The case-fatality ratio — the percentage of people with COVID-19 that die from it in a given facility — interestingly shows almost no correlation with the other 5 indicators. This is particularly fascinating given that it was a primary measure used by the CDC to rate the severity of a pandemic until the more comprehensive Pandemic Severity Assessment Framework was finalized in 2013. Further investigation is needed to understand why this rate shows such different results for outbreak severity in prisons. It is not clear if this is because of genuine differences in factors that lead to more cases versus deaths, or simply because this metric is biased by testing procedures and reporting.

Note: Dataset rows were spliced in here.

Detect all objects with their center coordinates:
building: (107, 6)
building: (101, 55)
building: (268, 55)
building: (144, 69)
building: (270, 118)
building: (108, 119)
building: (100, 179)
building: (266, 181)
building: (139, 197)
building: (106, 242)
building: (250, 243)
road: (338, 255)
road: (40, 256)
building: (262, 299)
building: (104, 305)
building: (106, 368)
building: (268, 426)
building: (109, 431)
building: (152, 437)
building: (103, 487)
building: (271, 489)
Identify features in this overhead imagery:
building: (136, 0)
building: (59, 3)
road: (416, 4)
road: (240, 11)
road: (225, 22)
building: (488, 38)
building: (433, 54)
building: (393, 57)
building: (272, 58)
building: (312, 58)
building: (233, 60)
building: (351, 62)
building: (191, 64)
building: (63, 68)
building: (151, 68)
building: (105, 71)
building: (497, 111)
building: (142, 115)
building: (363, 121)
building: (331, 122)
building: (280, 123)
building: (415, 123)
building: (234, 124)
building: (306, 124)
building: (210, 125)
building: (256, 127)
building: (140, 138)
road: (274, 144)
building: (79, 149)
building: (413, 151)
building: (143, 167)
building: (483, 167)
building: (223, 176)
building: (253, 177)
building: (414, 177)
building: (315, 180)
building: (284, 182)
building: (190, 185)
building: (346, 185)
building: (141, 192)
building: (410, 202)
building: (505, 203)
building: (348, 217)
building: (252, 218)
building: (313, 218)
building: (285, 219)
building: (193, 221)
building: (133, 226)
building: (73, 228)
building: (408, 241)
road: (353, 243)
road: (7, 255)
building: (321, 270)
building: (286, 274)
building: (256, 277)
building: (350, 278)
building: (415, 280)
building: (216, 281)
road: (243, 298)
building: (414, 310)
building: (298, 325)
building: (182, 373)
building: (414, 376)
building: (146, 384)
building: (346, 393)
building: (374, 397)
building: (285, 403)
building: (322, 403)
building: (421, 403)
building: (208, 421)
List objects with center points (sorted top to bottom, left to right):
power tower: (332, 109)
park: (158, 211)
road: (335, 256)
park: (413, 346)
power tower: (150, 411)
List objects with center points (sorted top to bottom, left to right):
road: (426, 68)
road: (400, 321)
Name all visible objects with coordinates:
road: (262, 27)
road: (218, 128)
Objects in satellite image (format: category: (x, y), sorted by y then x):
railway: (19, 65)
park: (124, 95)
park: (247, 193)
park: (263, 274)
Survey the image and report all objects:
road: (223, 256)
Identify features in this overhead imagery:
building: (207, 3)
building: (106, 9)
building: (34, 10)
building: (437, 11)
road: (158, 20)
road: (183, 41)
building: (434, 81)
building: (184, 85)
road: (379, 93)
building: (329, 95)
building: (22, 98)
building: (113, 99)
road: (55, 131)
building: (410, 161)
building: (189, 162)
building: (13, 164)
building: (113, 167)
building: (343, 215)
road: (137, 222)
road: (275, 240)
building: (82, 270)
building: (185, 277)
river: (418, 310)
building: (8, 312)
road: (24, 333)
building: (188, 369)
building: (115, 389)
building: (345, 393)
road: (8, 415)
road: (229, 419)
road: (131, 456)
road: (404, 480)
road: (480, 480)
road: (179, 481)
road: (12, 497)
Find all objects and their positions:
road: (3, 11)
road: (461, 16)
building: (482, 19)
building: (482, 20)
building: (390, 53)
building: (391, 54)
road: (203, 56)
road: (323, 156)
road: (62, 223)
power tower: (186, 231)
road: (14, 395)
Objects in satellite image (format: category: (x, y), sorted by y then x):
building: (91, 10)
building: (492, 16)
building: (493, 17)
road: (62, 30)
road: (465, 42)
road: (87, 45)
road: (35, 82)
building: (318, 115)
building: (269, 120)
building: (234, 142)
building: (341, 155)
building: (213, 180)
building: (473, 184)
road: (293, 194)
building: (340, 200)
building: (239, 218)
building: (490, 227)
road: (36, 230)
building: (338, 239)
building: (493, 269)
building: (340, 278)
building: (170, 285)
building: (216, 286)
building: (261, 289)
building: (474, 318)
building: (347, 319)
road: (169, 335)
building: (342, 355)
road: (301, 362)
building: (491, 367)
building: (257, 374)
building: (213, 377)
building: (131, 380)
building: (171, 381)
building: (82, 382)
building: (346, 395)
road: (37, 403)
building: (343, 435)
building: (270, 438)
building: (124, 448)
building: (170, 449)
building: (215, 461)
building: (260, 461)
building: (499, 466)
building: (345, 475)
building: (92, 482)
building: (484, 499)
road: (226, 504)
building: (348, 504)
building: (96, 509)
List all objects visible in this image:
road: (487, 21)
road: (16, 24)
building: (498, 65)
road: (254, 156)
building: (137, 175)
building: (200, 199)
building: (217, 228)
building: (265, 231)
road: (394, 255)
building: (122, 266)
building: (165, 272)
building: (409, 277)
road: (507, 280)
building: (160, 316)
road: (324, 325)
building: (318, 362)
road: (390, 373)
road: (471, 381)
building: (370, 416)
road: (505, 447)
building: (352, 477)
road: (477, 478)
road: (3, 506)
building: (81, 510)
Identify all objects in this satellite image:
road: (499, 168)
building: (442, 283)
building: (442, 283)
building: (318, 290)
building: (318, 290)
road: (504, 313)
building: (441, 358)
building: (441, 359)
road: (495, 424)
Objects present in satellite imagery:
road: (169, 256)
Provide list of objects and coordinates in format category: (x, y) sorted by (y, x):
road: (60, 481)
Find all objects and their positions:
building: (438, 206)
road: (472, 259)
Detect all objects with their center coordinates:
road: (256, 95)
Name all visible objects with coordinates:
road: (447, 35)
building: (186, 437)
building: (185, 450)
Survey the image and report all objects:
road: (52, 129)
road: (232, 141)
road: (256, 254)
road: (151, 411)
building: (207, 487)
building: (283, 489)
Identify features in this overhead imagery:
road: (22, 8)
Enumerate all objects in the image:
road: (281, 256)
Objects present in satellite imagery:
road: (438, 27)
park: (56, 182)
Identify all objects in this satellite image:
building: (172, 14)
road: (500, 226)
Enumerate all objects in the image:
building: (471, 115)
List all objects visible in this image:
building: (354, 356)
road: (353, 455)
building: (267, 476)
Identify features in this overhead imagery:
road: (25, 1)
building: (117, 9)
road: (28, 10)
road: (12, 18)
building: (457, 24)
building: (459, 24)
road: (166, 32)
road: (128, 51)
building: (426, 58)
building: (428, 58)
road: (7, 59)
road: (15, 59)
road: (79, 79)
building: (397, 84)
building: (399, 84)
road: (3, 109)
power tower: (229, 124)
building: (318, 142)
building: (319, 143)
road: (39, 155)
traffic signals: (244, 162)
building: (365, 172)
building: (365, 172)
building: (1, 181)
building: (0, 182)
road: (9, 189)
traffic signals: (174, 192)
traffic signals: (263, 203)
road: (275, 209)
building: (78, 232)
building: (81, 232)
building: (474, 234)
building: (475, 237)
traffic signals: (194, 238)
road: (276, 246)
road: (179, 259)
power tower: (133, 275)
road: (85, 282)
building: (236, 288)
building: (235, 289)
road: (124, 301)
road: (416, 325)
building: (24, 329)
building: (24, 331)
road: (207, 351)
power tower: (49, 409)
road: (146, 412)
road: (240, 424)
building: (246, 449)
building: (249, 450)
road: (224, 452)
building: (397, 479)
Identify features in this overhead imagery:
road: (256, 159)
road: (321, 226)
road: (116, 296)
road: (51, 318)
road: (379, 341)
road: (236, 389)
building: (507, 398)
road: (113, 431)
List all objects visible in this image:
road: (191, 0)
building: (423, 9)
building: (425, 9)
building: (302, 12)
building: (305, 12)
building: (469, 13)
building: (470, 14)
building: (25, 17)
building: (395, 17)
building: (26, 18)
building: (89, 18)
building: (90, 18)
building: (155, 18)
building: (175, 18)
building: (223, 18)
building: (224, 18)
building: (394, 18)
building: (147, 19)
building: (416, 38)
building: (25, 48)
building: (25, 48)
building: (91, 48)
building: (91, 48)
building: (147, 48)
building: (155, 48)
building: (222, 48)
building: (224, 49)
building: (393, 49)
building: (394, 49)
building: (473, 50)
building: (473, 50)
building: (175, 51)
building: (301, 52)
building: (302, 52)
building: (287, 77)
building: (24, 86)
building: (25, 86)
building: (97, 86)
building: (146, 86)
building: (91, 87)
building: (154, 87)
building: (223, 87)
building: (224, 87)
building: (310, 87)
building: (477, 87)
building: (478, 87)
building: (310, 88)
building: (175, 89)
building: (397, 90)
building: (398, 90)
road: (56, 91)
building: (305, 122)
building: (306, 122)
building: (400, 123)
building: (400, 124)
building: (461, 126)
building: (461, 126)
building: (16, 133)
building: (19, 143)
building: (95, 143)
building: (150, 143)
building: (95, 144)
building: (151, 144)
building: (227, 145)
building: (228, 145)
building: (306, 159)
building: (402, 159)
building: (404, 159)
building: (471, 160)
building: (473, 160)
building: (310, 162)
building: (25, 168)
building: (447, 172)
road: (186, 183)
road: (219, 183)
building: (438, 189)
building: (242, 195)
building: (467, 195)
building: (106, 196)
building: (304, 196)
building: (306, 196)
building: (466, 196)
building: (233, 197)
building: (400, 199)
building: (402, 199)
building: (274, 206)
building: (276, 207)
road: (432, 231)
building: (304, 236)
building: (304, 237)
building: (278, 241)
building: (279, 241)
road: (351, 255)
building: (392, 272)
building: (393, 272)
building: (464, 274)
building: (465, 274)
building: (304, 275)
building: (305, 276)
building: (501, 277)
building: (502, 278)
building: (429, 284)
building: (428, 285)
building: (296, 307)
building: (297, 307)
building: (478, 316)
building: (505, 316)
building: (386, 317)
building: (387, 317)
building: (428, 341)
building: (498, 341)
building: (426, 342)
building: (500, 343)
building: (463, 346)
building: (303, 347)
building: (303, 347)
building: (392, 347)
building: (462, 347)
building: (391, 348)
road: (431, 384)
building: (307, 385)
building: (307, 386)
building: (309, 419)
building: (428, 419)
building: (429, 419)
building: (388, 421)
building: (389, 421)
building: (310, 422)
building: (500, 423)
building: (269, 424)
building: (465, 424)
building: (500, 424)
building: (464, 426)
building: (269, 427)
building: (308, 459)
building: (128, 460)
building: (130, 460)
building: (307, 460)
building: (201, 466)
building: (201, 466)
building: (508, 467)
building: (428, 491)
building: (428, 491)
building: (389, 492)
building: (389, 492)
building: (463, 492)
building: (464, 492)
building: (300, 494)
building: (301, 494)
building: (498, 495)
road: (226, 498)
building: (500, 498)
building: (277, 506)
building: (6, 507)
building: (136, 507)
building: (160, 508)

Though case-fatality ratio is widely accepted in the public health sphere to monitor disease outbreaks, its applicability in detention settings may be limited, as incarcerated populations frequently fluctuate, and some individuals diagnosed with coronavirus may succumb to the disease after being released from custody.
Calculating the case-fatality ratio is further complicated by the relative opacity of facilities’ testing approaches and internal policies, and initial results lead us to believe that it may not be a reliable indicator for coronavirus spread in jails and prisons.
1. Note that recent decarceral policies may have reduced prison populations further than latest numbers we were able to collect
2. We made use of a public dataset of COVID-cases in criminal justice facilities that is updated nightly from various sources and publicly available data about facility populations.